Re: Mesos resource allocation

Posted by Josh Devins <jo...@soundcloud.com>.

Hey Tim, sorry for the delayed reply, been on vacation for a couple weeks.

The reason we want to control the number of executors is that running
executors with JVM heaps over 30GB causes significant garbage
collection problems. We have observed this through much
trial-and-error for jobs that are a dozen-or-so stages, running for
more than ~20m. For example, if we run 8 executors with 60GB heap each
(for example, we have also other values larger than 30GB), even after
much tuning of heap parameters (% for RDD cache, etc.) we run into GC
problems. Effectively GC becomes so high that it takes over all
compute time from the JVM. If we then halve the heap (30GB) but double
the number of executors (16), all GC problems are relieved and we get
to use the full memory resources of the cluster. We talked with some
engineers from Databricks at Strata in Barcelona recently and received
the same advice — do not run executors with more than 30GB heaps.
Since our machines are 64GB machines and we are typically only running
one or two jobs at a time on the cluster (for now), we can only use
half the cluster memory with the current configuration options
available in Mesos.

Happy to hear your thoughts and actually very curious about how others
are running Spark on Mesos with large heaps (as a result of large
memory machines). Perhaps this is a non-issue when we have more
multi-tenancy in the cluster, but for now, this is not the case.

Thanks,

Josh

On 24 December 2014 at 06:22, Tim Chen <ti...@mesosphere.io> wrote:
>
> Hi Josh,
>
> If you want to cap the amount of memory per executor in Coarse grain mode, then yes you only get 240GB of memory as you mentioned. What's the reason you don't want to raise the capacity of memory you use per executor?
>
> In coarse grain mode the Spark executor is long living and it internally will get tasks distributed by Spark internal Coarse grained scheduler. I think the assumption is that it already allocated the maximum available on that slave and don't really assume we need another one.
>
> I think it's worth considering having a configuration of number of cores per executor, especially when Mesos have inverse offers and optimistic offers so we can choose to launch more executors when resources becomes available even in coarse grain mode and then support giving the executors back but more higher priority tasks arrive.

_Actions to take:_
1. Answer each question about the Mesos resource allocation thread.
(a) Above what heap size did the Databricks engineers advise against running executors?
(b) How much memory do the cluster machines have?
(c) In coarse grain mode with memory capped per executor, how much memory does Tim Chen say is available?
2. Write a continuation of the Mesos resource allocation thread, starting after its last sentence.
The lines that come after this thread are separate material.

_Data records:_
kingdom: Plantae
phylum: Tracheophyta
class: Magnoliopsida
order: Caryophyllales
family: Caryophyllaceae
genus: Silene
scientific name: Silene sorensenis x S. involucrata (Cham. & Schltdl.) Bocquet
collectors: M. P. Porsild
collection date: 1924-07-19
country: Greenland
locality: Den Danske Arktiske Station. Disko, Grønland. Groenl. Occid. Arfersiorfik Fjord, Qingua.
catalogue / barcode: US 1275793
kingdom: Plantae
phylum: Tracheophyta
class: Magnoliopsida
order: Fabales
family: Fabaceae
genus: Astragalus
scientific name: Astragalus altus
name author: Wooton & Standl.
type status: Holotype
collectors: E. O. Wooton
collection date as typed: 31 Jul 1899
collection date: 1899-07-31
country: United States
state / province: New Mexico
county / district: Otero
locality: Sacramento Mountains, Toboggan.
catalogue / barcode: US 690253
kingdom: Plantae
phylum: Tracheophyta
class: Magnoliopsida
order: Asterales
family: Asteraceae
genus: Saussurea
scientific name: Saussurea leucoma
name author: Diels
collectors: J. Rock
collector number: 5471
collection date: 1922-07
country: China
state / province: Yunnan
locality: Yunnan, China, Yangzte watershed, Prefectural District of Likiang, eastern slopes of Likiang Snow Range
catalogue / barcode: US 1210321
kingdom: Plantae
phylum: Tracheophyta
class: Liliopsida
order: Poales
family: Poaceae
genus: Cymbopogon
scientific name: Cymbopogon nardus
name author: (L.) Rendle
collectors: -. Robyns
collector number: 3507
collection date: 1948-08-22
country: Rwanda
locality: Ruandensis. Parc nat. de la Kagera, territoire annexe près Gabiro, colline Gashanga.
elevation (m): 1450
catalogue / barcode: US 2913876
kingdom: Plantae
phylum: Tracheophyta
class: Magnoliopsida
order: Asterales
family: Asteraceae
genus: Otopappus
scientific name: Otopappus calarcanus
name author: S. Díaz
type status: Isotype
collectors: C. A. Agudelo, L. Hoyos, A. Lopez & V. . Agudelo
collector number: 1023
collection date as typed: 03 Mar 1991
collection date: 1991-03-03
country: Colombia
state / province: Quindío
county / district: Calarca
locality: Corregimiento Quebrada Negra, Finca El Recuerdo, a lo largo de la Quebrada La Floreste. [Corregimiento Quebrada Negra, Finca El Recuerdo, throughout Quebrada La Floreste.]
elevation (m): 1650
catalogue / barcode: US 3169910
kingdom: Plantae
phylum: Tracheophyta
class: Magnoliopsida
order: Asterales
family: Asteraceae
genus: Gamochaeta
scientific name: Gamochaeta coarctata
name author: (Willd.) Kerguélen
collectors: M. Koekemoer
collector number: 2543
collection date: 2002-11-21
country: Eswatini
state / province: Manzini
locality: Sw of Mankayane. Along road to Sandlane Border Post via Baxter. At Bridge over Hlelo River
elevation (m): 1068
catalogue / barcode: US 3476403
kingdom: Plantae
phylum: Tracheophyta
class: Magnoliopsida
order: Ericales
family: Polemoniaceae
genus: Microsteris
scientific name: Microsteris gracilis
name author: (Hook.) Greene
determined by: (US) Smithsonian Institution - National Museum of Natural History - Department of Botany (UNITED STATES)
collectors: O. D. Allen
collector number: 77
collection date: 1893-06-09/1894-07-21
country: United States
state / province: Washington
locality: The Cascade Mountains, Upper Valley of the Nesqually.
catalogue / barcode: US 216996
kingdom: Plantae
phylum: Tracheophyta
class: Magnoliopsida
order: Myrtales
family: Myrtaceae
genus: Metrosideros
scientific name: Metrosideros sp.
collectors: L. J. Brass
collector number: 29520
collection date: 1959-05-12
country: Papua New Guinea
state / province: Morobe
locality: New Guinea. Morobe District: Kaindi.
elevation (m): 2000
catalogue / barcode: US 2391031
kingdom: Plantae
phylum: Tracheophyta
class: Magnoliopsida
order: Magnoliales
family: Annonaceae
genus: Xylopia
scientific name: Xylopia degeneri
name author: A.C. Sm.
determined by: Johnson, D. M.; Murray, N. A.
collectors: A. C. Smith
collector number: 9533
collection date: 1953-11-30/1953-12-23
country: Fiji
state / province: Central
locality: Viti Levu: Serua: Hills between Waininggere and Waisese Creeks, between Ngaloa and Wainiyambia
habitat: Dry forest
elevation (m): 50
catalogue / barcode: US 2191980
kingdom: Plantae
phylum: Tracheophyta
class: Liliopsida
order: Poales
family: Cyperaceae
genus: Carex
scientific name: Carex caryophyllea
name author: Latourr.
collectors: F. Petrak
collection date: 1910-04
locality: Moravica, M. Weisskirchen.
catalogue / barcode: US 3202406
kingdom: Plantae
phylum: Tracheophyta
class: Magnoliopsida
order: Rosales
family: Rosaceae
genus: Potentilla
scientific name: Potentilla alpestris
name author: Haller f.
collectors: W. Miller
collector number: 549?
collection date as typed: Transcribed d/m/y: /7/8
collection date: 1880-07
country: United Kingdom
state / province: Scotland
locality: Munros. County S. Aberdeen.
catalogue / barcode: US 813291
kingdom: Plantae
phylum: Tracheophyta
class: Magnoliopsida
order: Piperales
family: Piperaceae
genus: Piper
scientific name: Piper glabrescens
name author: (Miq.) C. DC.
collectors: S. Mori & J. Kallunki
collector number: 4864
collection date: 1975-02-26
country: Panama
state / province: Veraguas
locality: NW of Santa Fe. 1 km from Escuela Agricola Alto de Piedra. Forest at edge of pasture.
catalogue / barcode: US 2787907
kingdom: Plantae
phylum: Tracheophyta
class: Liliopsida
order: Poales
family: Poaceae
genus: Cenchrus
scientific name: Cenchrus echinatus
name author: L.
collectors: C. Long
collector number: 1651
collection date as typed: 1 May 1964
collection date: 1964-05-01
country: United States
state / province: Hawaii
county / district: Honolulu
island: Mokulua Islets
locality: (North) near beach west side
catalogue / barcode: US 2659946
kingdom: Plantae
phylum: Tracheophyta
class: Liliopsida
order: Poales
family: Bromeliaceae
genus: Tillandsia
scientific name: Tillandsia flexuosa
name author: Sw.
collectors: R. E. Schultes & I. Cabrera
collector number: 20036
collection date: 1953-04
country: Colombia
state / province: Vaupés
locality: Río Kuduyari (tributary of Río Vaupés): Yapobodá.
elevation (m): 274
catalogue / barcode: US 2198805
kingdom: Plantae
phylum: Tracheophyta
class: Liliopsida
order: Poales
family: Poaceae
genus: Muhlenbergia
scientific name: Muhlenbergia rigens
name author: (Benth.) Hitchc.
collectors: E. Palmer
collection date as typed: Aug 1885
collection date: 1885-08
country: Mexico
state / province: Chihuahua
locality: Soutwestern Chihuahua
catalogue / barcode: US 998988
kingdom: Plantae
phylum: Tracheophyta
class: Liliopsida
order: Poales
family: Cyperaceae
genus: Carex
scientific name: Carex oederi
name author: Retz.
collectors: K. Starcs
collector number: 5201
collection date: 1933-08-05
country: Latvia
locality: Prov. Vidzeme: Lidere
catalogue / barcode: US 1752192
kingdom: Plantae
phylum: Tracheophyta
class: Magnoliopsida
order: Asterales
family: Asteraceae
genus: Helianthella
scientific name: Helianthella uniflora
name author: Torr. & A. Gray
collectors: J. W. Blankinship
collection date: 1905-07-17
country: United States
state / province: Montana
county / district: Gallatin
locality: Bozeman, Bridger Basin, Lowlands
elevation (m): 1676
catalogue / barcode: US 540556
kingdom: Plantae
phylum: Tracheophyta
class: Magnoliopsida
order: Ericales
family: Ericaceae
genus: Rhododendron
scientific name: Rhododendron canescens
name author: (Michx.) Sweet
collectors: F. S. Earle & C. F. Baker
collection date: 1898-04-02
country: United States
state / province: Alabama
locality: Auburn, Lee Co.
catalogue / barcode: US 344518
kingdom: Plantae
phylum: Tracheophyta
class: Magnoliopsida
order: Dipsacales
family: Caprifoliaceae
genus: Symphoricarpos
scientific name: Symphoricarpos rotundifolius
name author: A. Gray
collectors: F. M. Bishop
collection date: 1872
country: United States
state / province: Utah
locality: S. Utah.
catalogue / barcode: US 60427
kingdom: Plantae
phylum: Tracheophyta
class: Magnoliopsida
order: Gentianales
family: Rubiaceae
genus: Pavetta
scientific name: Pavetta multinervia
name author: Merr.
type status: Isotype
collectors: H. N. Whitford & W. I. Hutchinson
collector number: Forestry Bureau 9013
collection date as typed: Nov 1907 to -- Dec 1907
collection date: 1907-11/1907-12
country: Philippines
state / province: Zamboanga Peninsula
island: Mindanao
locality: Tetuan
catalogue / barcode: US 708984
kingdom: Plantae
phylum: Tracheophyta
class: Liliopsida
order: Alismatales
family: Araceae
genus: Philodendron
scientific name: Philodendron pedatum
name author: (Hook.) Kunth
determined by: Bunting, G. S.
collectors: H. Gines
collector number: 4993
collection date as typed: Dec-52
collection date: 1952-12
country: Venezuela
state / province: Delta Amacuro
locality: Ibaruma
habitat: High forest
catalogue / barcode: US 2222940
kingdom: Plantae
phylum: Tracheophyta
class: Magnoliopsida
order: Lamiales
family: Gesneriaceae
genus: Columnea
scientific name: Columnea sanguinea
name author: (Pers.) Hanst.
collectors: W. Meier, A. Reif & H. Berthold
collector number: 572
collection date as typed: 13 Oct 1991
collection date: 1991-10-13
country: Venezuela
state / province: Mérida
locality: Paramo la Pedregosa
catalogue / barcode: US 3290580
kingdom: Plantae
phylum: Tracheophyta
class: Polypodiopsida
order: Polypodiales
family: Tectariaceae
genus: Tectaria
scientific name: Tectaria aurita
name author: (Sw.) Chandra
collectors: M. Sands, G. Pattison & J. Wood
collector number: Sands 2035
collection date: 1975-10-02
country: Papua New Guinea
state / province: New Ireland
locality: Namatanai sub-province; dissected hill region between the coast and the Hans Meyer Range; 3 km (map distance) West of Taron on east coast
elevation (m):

_Task answers:_
1.
(a) 30GB
(b) 64GB
(c) 240GB

2.
>
> For fine grain mode, the spark executors are started by Mesos executors that is configured from Mesos scheduler backend. I believe the RDD is cached as long as the Mesos executor is running as the BlockManager is created on executor registration.
>
> Let me know if you need any more info.
>
> Tim
>
>
>>
>> ---------- Forwarded message ----------
>> From: Josh Devins <jo...@soundcloud.com>
>> Date: 22 December 2014 at 17:23
>> Subject: Mesos resource allocation
>> To: user@spark.apache.org
>>
>>
>> We are experimenting with running Spark on Mesos after running
>> successfully in Standalone mode for a few months. With the Standalone
>> resource manager (as well as YARN), you have the option to define the
>> number of cores, number of executors and memory per executor. In
>> Mesos, however, it appears as though you cannot specify the number of
>> executors, even in coarse-grained mode. If this is the case, how do
>> you define the number of executors to run with?
>>
>> Here's an example of why this matters (to us). Let's say we have the
>> following cluster:
>>
>> num nodes: 8
>> num cores: 256 (32 per node)
>> total memory: 512GB (64GB per node)
>>
>> If I set my job to require 256 cores and per-executor-memory to 30GB,
>> then Mesos will schedule a single executor per machine (8 executors
>> total) and each executor will get 32 cores to work with. This means
>> that we have 8 executors * 32GB each for a total of 240G of cluster
>> memory in use — less than half of what is available. If you want
>> actually 16 executors in order to increase the amount of memory in use
>> across the cluster, how can you do this with Mesos? It seems that a
>> parameter is missing (or I haven't found it yet) which lets me tune
>> this for Mesos:
>>  * number of executors per n-cores OR
>>  * number of executors total
>>
>> Furthermore, in fine-grained mode in Mesos, how are the executors
>> started/allocated? That is, since Spark tasks map to Mesos tasks, when
>> and how are executors started? If they are transient and an executor
>> per task is created, does this mean we cannot have cached RDDs?
>>
>> Thanks for any advice or pointers,
>>
>> Josh
>
>
>

---------------------------------------------------------------------
To unsubscribe, e-mail: user-unsubscribe@spark.apache.org
For additional commands, e-mail: user-help@spark.apache.org

Fwd: Mesos resource allocation

Posted by Tim Chen <ti...@mesosphere.io>.

Hi Josh,

If you want to cap the amount of memory per executor in Coarse grain mode,
then yes you only get 240GB of memory as you mentioned. What's the reason
you don't want to raise the capacity of memory you use per executor?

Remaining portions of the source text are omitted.